Kita memohon kepada Allah agar dibersihkan hati kita, dan disinari matahari kita, sehingga kita tidak takut selain hanya kepadaNya saja. Dan segala puji hanya bagi Allah.[3]
C.  Akhir Perjuangan Manusia Dunia Akhirat
  1. Alam Dunia
Di dunia perjalanan manusia melalui proses panjang. Dari mulai bayi yang hanya minum air susu ibu lalu tubuh menjadi anak-anak, remaja dan baligh. Selanjutnya menjadi dewasa, tua dan diakhiri dengan meninggal. Proses ini tidak berjalan sama antara satu orang dengan yang lainnya. Kematian akan datang kapan saja menjemput manusia dan tidak mengenal usia. Sebagian meninggal saat masih bayi, sebagian lagi saat masa anak-anak, sebagian yang lain ketika sudah remaja dan dewasa, sebagian lainnya ketika sudah tua bahkan pikun.
Di dunia inilah manusia bersama dengan jin mendapat taklif (tugas) dari Allah, yaitu ibadah. Dan dalam menjalani taklifnya di dunia, manusia dibatasi oleh empat dimensi. Dimensi tempat, yaitu bumi sebagai tempat beribadah, dimensi waktu, yaitu umur sebagai sebuah kesempatan atau target waktu beribadah, dimensi potensi diri sebagai modal dalam beribadah, dan dimensi pedoman hidup, yaitu ajaran Islam yang menjadi landasan amal.

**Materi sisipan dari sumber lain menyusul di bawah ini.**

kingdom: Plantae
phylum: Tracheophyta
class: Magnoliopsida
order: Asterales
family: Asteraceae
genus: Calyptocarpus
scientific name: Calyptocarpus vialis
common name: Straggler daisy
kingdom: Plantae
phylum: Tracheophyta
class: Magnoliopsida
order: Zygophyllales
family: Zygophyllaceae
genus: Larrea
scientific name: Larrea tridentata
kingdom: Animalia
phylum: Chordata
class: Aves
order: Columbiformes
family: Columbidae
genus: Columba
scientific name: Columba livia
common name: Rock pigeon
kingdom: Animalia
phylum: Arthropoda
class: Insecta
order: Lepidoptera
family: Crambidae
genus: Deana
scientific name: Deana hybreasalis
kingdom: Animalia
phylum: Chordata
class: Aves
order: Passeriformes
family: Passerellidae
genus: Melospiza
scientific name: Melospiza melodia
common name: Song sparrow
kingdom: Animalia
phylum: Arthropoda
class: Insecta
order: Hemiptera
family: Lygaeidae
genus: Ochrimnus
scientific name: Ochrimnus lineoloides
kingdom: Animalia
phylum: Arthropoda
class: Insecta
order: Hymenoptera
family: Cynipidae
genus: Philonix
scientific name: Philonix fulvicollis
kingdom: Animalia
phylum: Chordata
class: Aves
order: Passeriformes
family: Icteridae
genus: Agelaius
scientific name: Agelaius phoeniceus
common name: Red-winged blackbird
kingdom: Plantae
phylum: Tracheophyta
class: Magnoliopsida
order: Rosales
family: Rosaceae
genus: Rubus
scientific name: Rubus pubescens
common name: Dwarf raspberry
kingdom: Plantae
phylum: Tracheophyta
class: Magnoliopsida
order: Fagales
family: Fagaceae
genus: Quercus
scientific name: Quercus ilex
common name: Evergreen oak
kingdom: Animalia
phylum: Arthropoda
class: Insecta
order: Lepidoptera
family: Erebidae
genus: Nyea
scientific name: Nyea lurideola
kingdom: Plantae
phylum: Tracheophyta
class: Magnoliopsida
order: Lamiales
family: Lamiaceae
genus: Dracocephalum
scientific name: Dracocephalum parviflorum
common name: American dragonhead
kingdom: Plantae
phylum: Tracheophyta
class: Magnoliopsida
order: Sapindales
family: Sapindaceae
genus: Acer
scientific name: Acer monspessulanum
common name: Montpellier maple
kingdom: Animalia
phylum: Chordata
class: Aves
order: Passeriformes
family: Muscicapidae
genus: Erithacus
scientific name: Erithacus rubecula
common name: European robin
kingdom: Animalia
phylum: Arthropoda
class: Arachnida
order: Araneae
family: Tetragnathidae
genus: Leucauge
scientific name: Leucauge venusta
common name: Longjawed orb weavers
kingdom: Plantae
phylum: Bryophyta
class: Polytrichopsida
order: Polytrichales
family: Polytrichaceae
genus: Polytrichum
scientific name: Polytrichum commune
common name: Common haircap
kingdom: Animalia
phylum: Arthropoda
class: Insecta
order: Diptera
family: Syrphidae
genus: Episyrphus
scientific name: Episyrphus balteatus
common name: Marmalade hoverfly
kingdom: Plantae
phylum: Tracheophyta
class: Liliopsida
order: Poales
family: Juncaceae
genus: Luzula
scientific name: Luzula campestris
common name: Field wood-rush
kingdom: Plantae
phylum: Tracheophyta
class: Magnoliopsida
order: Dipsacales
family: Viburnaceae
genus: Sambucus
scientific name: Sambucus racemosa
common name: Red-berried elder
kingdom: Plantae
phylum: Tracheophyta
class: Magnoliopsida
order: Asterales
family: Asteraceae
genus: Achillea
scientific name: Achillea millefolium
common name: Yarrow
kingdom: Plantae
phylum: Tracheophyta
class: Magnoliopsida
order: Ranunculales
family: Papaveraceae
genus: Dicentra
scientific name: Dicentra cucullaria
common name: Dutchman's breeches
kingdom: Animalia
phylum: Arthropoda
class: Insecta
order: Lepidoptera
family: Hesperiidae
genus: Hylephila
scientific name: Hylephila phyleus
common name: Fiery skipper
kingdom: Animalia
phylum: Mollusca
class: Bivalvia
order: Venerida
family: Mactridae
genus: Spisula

Allah Ta’ala telah melengkapi manusia dengan perangkat pedoman hidup agar dalam menjalani hidupnya di muka bumi tidak tersesat. Allah telah mengutus rasulNya, menurunkan wahyu Al-Qur’an dan hadits sebagai penjelas, agar manusia dapat mengaplikasikan pedoman itu secara jelas tanpa keraguan. Sayangnya, banyak yang menolak dan ingkar terhadap pedoman hidup tersebut. Banyak manusia lebih memperturutkan hawa nafsunya ketimbang menjadikan Al-Qur’an sebagai petunjuk hidup, akhirnya mereka sesat dan menyesatkan.[4]
  1. Alam Akhirat (Hari Akhir)
Manusia akan mengalami kematian, lalu manusia akan dibangkitkan yang disebut hari kebangkitan atau al-ba’ts adalah saat dimana segala (manusia) hidup kembali. Mereka dikeluarkan dari alam kubur untuk di-hisab (dihitung seluruh amalnya). Setelah kehidupan ada kematian. Setelah alam kubur ada kebangkitan, dan setelah kebangkitan ada perhitungan.  Di hari kiamat, diterangkan dari sebuah hadis, Allah mengumpulkan seluruh manusia mulai dari pertama yang diciptakan hingga manusia terakhir disebuah tempat. Lalu, matahari di dekatkan ke kepala mereka dan ditambah kadar panasnya. Pada hari itu akan keluar seekor hewan dari tengah kobaran api sehingga tampak seperti sebuah bayangan yang bisa meneduhkan mereka. Kemudian terdengar suara, kemudian menyerulah zat penyeru: “Wahai seluruh makhluk, berteduhlah kalian di bawah bayang-bayang itu”, maka seluruh makhluk pun berjalan kearah tepat teduh itu. Maka seluruh makhuk pun berjalan kearah tempat teduh itu. Mereka ini terbagi menjadi tiga kelompok yaitu :
  1. Kelompok orang-orang mukmin
  2. Kelompok orang-orang munafik
  3. Kelompok orang-orang kafir.
Ketika kelompok-kelompok ini telah berteduh di bawah, bayang- bayang tempat mereka berteduh dan mereka pun terbagi menjadi tiga yaitu:
  1. Bagian Panas
  2. Bagian Asap
  3. Bagian Cahaya.[5]


BAB III
PENUTUP

  1. Kesimpulan
Ridha adalah menerima dengan senang hati atas segala yang telah diberikan oleh Allah SWT, baik berupa hukum (peraturan-peraturan) maupun ketentuan-ketentuan yang tela diberikan-Nya. Sikap ridha harus ditunjukkan, baik ketika menerima nikmat maupun tatkala ditimpa musibah.

  1. Saran
Untuk membantu kita dalam memahami pengertian Ridha yang sebenarnya kita harus pelajari terlebih dahulu lalu  kita terapkan dalam kehidupan sehari-hari.


DAFTAR PUSTAKA

Al-Maraghi, Ahmad Musthafa. 1986. Terjemah Tafsir Al-Maraghi. Yogakaerta: SUMBER ILMU.
Hamka. 1973. Tafsir Al-Azhar juz XXX. Surabaya : Yayasan Ltimojong.



[2] Hamka, Tafsir Al-Azhar juz XXX (Surabaya : Yayasan Ltimojong, 1973), hlm. 214
[3] Ahmad Musthafa Al-Maraghi,Terjemah Tafsir Al-Maraghi (Yogakaerta: SUMBER ILMU, 1986), hlm. 263.